From the distant rear came the roar of Mesa's guns. There the cowardly enemy will be checked at any rate! But they are not. No longer do belching cannon nor levelled lances possess any terror for those whom the war-like Cuitlahua leads to battle.
As hundreds were mowed down by the storm of iron balls, thousands leaped into their places. So irresistibly furious was the Aztec advance that ere the deadly falconets could be reloaded, Mesa, his men, and his guns, were overwhelmed, and swept out of sight, as though beneath the overpowering mass of an alpine avalanche. Alvarado and his handful of cavaliers, who had charged again and again into the fiercely swelling tide of foemen, supporting the guns as long as any were left, now turned, and fled across the narrow bridge.

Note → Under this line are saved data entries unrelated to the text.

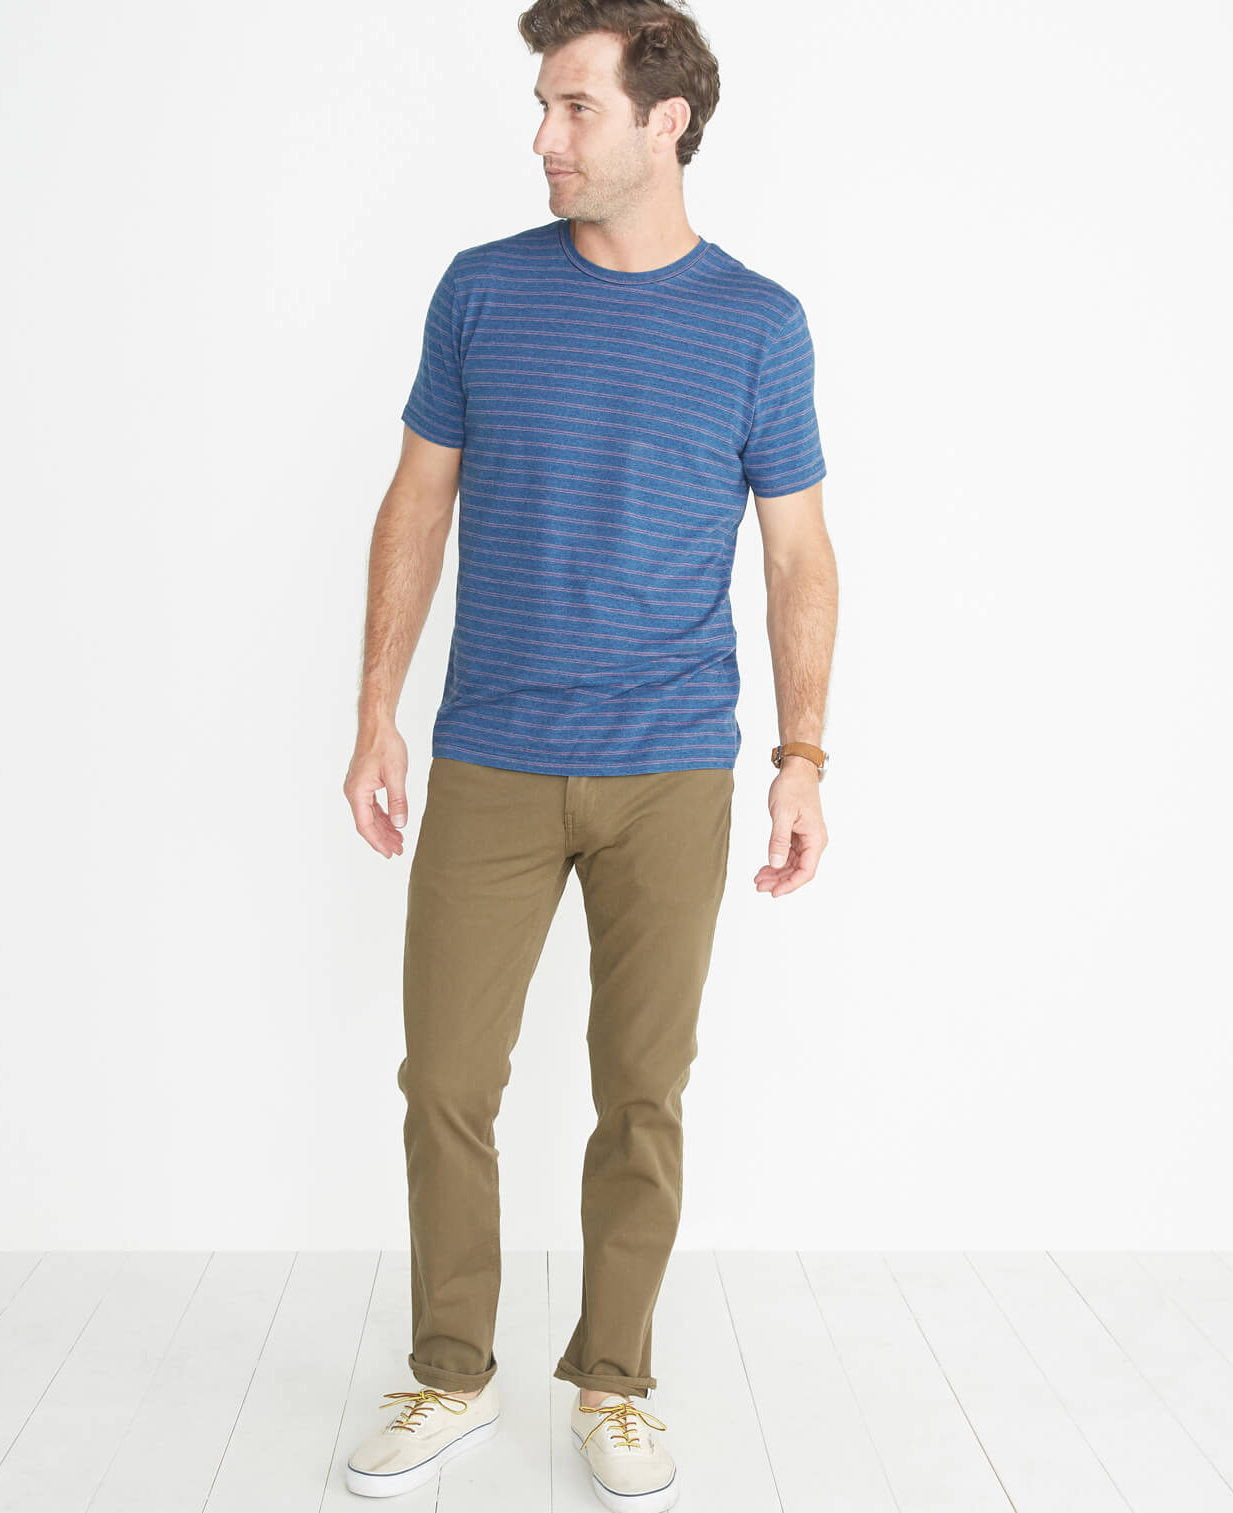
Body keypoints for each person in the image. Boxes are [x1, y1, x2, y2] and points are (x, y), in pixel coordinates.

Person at [340, 1, 837, 1504]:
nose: (545, 137)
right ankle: (449, 1373)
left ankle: (614, 1384)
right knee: (445, 1079)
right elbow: (417, 500)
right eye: (545, 107)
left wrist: (802, 754)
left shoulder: (759, 323)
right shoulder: (483, 291)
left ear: (664, 122)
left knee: (642, 1091)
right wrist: (374, 708)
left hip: (672, 766)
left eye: (575, 109)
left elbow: (799, 553)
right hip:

While these events were taking place with frightful rapidity in the rear, the advance had reached, and were halted by, the second opening in the causeway. Galled by the incessant attacks of their swarming adversaries, and with their own swords rendered well-nigh useless by the cramped space into which they were crowded, these sent back message after message imploring Margarino to hasten forward with the bridge. But the bridge would never be brought forward. Its timbers had become so wedged among the stones of the causeway, by the weight of ponderous guns and mail-clad troops, that not all the efforts of Margarino's sturdy men could move them. Desperately they tugged and strained, but in vain. The bridge was as immovable as the causeway itself. Even as they fulfilled their pledge never to move forward without the bridge, the exulting foe leaped upon them. For a few minutes there was a fierce conflict. Then the seething Aztec flood rolled on, sweeping over Margarino and his men, as it had over Mesa and his guns.